*The data*:
________

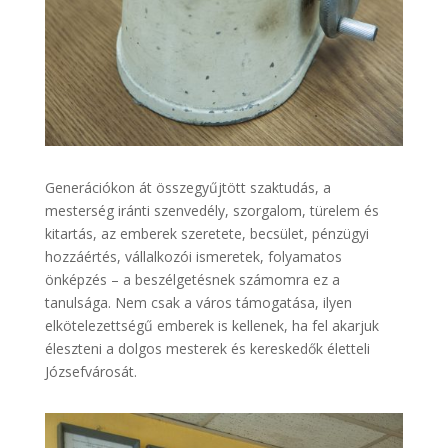
Generációkon át összegyűjtött szaktudás, a
mesterség iránti szenvedély, szorgalom, türelem és
kitartás, az emberek szeretete, becsület, pénzügyi
hozzáértés, vállalkozói ismeretek, folyamatos
önképzés – a beszélgetésnek számomra ez a
tanulsága. Nem csak a város támogatása, ilyen
elkötelezettségű emberek is kellenek, ha fel akarjuk
éleszteni a dolgos mesterek és kereskedők életteli
Józsefvárosát.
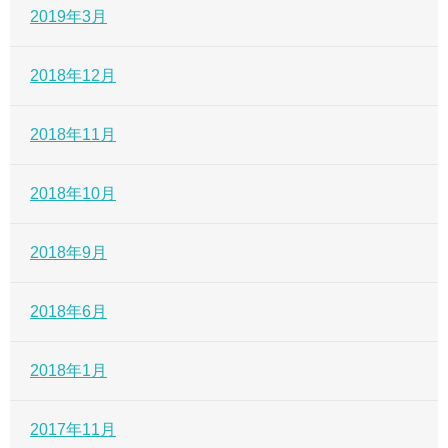
2019年3月
2018年12月
2018年11月
2018年10月
2018年9月
2018年6月
2018年1月
2017年11月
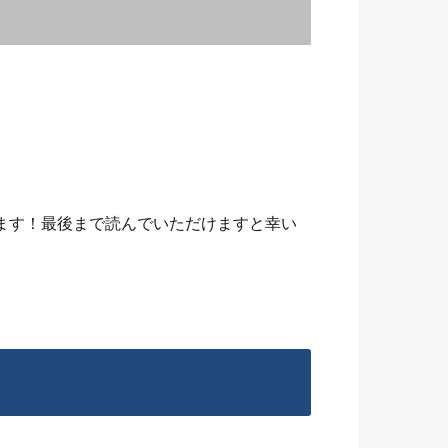
ます！最後まで読んでいただけますと幸い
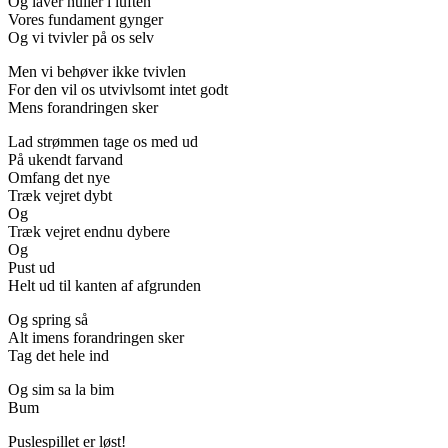
Og laver huller i luften
Vores fundament gynger
Og vi tvivler på os selv
Men vi behøver ikke tvivlen
For den vil os utvivlsomt intet godt
Mens forandringen sker
Lad strømmen tage os med ud
På ukendt farvand
Omfang det nye
Træk vejret dybt
Og
Træk vejret endnu dybere
Og
Pust ud
Helt ud til kanten af afgrunden
Og spring så
Alt imens forandringen sker
Tag det hele ind
Og sim sa la bim
Bum
Puslespillet er løst!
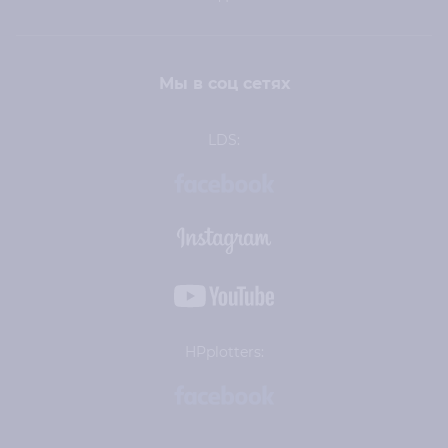
Мы в соц сетях
LDS:
HPplotters:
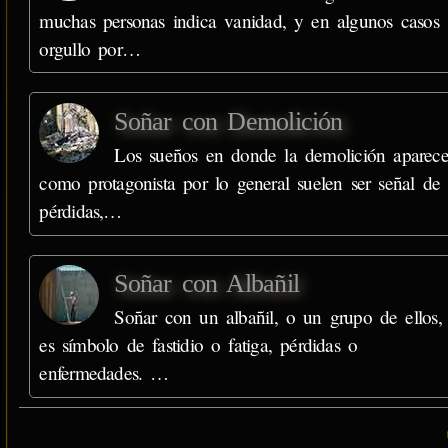
muchas personas indica vanidad, y en algunos casos
orgullo por…
Soñar con Demolición
Los sueños en donde la demolición aparec
como protagonista por lo general suelen ser señal de
pérdidas,…
Soñar con Albañil
Soñar con un albañil, o un grupo de ellos,
es símbolo de fastidio o fatiga, pérdidas o
enfermedades. …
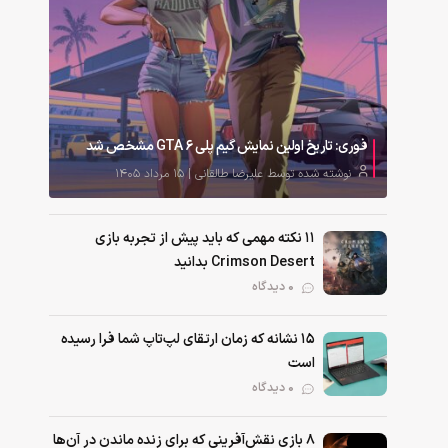
فوری: تاریخ اولین نمایش گیم پلی GTA 6 مشخص شد
نوشته شده توسط علیرضا طالقانی | ۱۵ مرداد ۱۴۰۵
۱۱ نکته‌ مهمی که باید پیش از تجربه بازی
Crimson Desert بدانید
0 دیدگاه
۱۵ نشانه که زمان ارتقای لپ‌تاپ شما فرا رسیده
است
0 دیدگاه
۸ بازی نقش‌آفرینی که برای زنده ماندن در آن‌ها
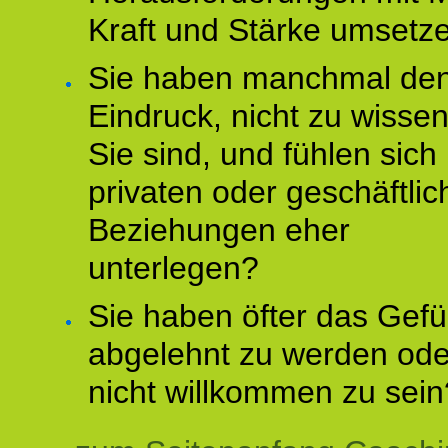
Kraft und Stärke umsetz
Sie haben manchmal de
Eindruck, nicht zu wisse
Sie sind, und fühlen sich 
privaten oder geschäftli
Beziehungen eher
unterlegen?
Sie haben öfter das Gefü
abgelehnt zu werden ode
nicht willkommen zu sein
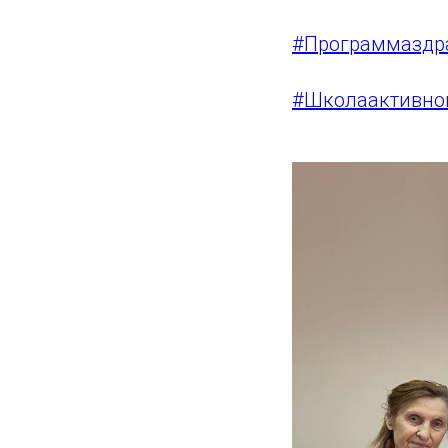
#Программаздр
#Школаактивно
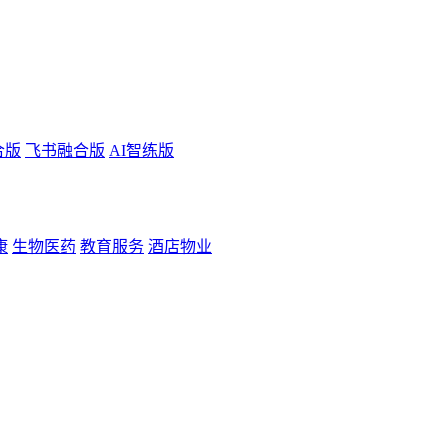
合版
飞书融合版
AI智练版
康
生物医药
教育服务
酒店物业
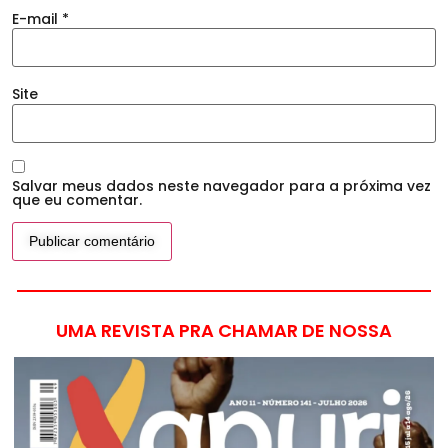
E-mail
*
Site
Salvar meus dados neste navegador para a próxima vez
que eu comentar.
UMA REVISTA PRA CHAMAR DE NOSSA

________

*Request*: Write all the lines above out again exactly, minus the images.

*Result*:
Generációkon át összegyűjtött szaktudás, a
mesterség iránti szenvedély, szorgalom, türelem és
kitartás, az emberek szeretete, becsület, pénzügyi
hozzáértés, vállalkozói ismeretek, folyamatos
önképzés – a beszélgetésnek számomra ez a
tanulsága. Nem csak a város támogatása, ilyen
elkötelezettségű emberek is kellenek, ha fel akarjuk
éleszteni a dolgos mesterek és kereskedők életteli
Józsefvárosát.
2019年3月
2018年12月
2018年11月
2018年10月
2018年9月
2018年6月
2018年1月
2017年11月
ます！最後まで読んでいただけますと幸い
Og laver huller i luften
Vores fundament gynger
Og vi tvivler på os selv
Men vi behøver ikke tvivlen
For den vil os utvivlsomt intet godt
Mens forandringen sker
Lad strømmen tage os med ud
På ukendt farvand
Omfang det nye
Træk vejret dybt
Og
Træk vejret endnu dybere
Og
Pust ud
Helt ud til kanten af afgrunden
Og spring så
Alt imens forandringen sker
Tag det hele ind
Og sim sa la bim
Bum
Puslespillet er løst!
Мы в соц сетях
LDS:
HPplotters:
muchas personas indica vanidad, y en algunos casos
orgullo por…
Soñar con Demolición
Los sueños en donde la demolición aparec
como protagonista por lo general suelen ser señal de
pérdidas,…
Soñar con Albañil
Soñar con un albañil, o un grupo de ellos,
es símbolo de fastidio o fatiga, pérdidas o
enfermedades. …
فوری: تاریخ اولین نمایش گیم پلی GTA 6 مشخص شد
نوشته شده توسط علیرضا طالقانی | ۱۵ مرداد ۱۴۰۵
۱۱ نکته‌ مهمی که باید پیش از تجربه بازی
Crimson Desert بدانید
0 دیدگاه
۱۵ نشانه که زمان ارتقای لپ‌تاپ شما فرا رسیده
است
0 دیدگاه
۸ بازی نقش‌آفرینی که برای زنده ماندن در آن‌ها
Kraft und Stärke umsetz
Sie haben manchmal de
Eindruck, nicht zu wisse
Sie sind, und fühlen sich 
privaten oder geschäftli
Beziehungen eher
unterlegen?
Sie haben öfter das Gefü
abgelehnt zu werden ode
nicht willkommen zu sein
#Программаздр
#Школаактивно
合版
飞书融合版
AI智练版
康
生物医药
教育服务
酒店物业
E-mail
*
Site
Salvar meus dados neste navegador para a próxima vez
que eu comentar.
UMA REVISTA PRA CHAMAR DE NOSSA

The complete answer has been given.